Irmão do homem baleado por policial que pensava que ele estava em sua casa abraça assassina enquanto ela está presa

Amber Guyger foi considerada culpada pelo assassinato de Botham Jean, um contador preto da PwC de 26 anos

Ex. Policial Amber Guyger e o irmão do homem assassinado – Foto: Reprodução

Um ex-policial que matou um homem depois de entrar em seu apartamento e pensar que era dela está preso há 10 anos.

Ontem, Amber Guyger foi considerado culpado pelo assassinato de Botham Jean, um contador preto da PwC de 26 anos.

Ele foi morto a tiros enquanto tomava sorvete em sua casa.

Hoje ela ficou presa por 10 anos em uma sentença decidida pelo júri que a condenou.

Depois que a sentença foi proferida, o irmão de Botham abraçou Guyger e disse: “Eu te perdoo. Sei que você vai a Deus e pergunta a ele, ele o perdoará”.

Ele disse que a perdoou e eles se abraçaram enquanto soluços soavam no tribunal, de acordo com relatos presentes.

Espera-se que haja uma reação significativa ao comprimento da sentença, especialmente na comunidade negra.

Ex. Policial Amber Guyger – Foto: Reprodução

O assassinato em 6 de setembro de 2018 provocou protestos nas ruas, principalmente quando os promotores optaram inicialmente por acusar menos de homicídio culposo contra Guyger, de 31 anos.

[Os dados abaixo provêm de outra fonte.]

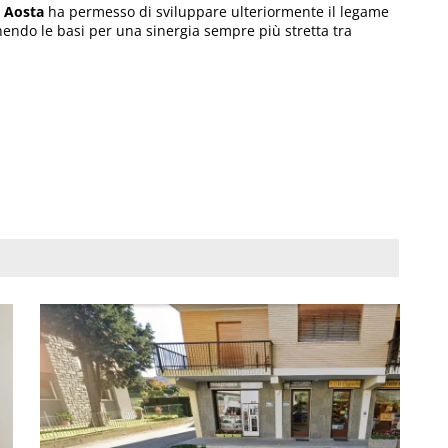
i
Aosta
ha permesso di sviluppare ulteriormente il legame
nendo le basi per una sinergia sempre più stretta tra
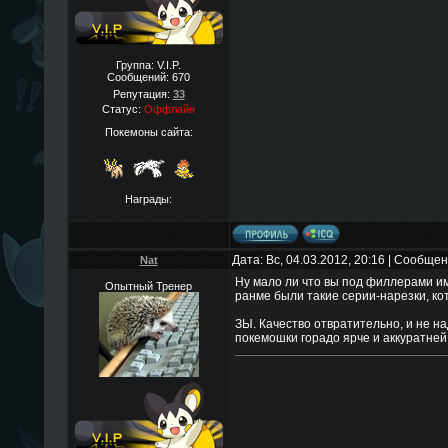
Группа: V.I.P.
Сообщений:
670
Репутация:
33
Статус:
Оффлайн
Покемоны сайта:
Награды:
Дата: Вс, 04.03.2012, 20:16 | Сообще
Nat
Ну мало ли что вы под филлерами им
Опытный Тренер
ранме были такие серии-нарезки, к
ЗЫ. Качество отвратительно, и не на
покемошки горадо ярче и аккуратней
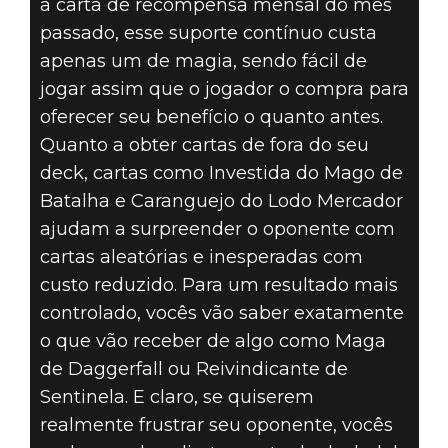
a carta de recompensa mensal do mês
passado, esse suporte contínuo custa
apenas um de magia, sendo fácil de
jogar assim que o jogador o compra para
oferecer seu benefício o quanto antes.
Quanto a obter cartas de fora do seu
deck, cartas como Investida do Mago de
Batalha e Caranguejo do Lodo Mercador
ajudam a surpreender o oponente com
cartas aleatórias e inesperadas com
custo reduzido. Para um resultado mais
controlado, vocês vão saber exatamente
o que vão receber de algo como Maga
de Daggerfall ou Reivindicante de
Sentinela. E claro, se quiserem
realmente frustrar seu oponente, vocês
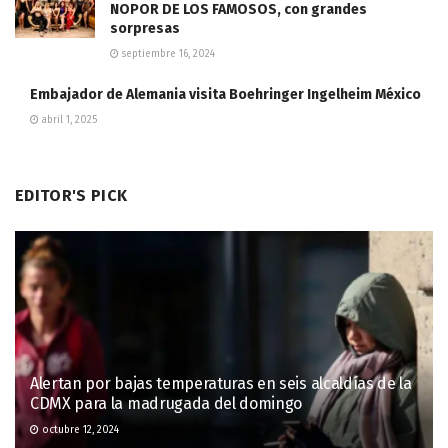
NOPOR DE LOS FAMOSOS, con grandes
sorpresas
septiembre 16, 2024
Embajador de Alemania visita Boehringer Ingelheim México
abril 1, 2025
EDITOR'S PICK
Alertan por bajas temperaturas en seis alcaldías de la
CDMX para la madrugada del domingo
octubre 12, 2024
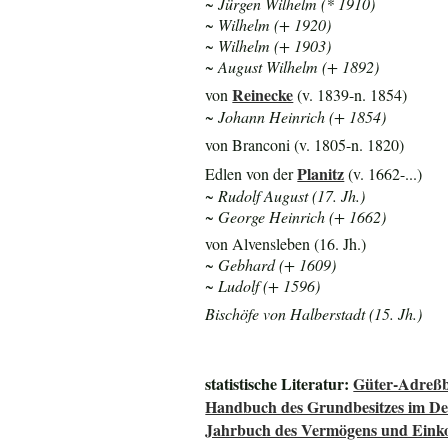
~ Jürgen Wilhelm (* 1910)
~ Wilhelm (+ 1920)
~ Wilhelm (+ 1903)
~ August Wilhelm (+ 1892)
Reinecke
von
(v. 1839-n. 1854)
~ Johann Heinrich (+ 1854)
von Branconi (v. 1805-n. 1820)
Planitz
Edlen von der
(v. 1662-...)
~ Rudolf August (17. Jh.)
~ George Heinrich (+ 1662)
von Alvensleben (16. Jh.)
~ Gebhard (+ 1609)
~ Ludolf (+ 1596)
Bischöfe von Halberstadt (15. Jh.)
statistische Literatur:
Güter-Adreßb
Handbuch des Grundbesitzes im De
Jahrbuch des Vermögens und Einko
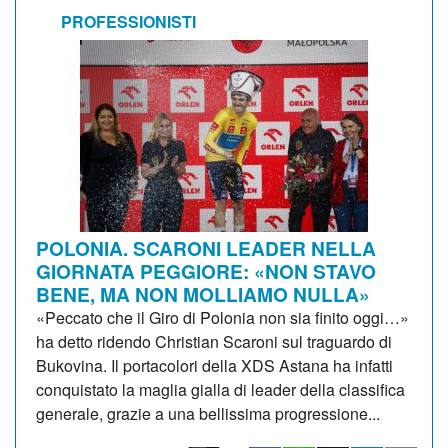
PROFESSIONISTI
POLONIA. SCARONI LEADER NELLA
GIORNATA PEGGIORE: «NON STAVO
BENE, MA NON MOLLIAMO NULLA»
«Peccato che il Giro di Polonia non sia finito oggi…»
ha detto ridendo Christian Scaroni sul traguardo di
Bukovina. Il portacolori della XDS Astana ha infatti
conquistato la maglia gialla di leader della classifica
generale, grazie a una bellissima progressione...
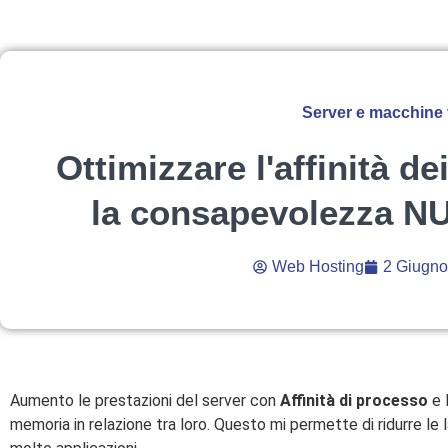
Server e macchine v
Ottimizzare l'affinità de
la consapevolezza NU
Web Hosting
2 Giugno
Aumento le prestazioni del server con
Affinità di processo
e 
memoria in relazione tra loro. Questo mi permette di ridurre le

É raro os policiais dos EUA serem condenados por assassinato por atirar em pessoas que consideram suspeitas.

Mas, ao contrário de outras recentes mortes de alto nível, como as de Michael Brown, no Missouri, e Philando Castile, em Minnesota, Guyger não estava de plantão ou respondendo a um crime relatado quando ela apertou o gatilho.

Guyger, que passou quatro anos na força antes do assassinato, deu o raro passo de testemunhar em sua própria defesa durante o julgamento, expressando lágrimas de arrependimento por ter atirado em Jean, mas dizendo que acreditava que sua vida estava em perigo quando ela apertou o gatilho.

Durante o julgamento, a advogada de defesa de Guyger disse que estava “no piloto automático” depois de um longo dia de trabalho, quando estacionou por engano no andar errado da garagem e conseguiu entrar no apartamento de Jean porque ele havia deixado a porta entreaberta.

“Sinto muito, sinto muito. Tenho que conviver com isso todos os dias”, disse Guyger ao júri de oito mulheres e quatro homens.

No interrogatório, o promotor assistente Jason Hermus perguntou a ela: “Quando você atirou nele duas vezes, você pretendia matá-lo, não é?”

“Eu fiz”, respondeu Guyger.

Hermus disse ao júri que Guyger perdeu pistas flagrantes de que ela não estava em seu próprio apartamento – incluindo o cheiro de fumaça de maconha – porque estava distraída após uma conversa telefônica de 16 minutos em seu trajeto com seu ex-parceiro de polícia.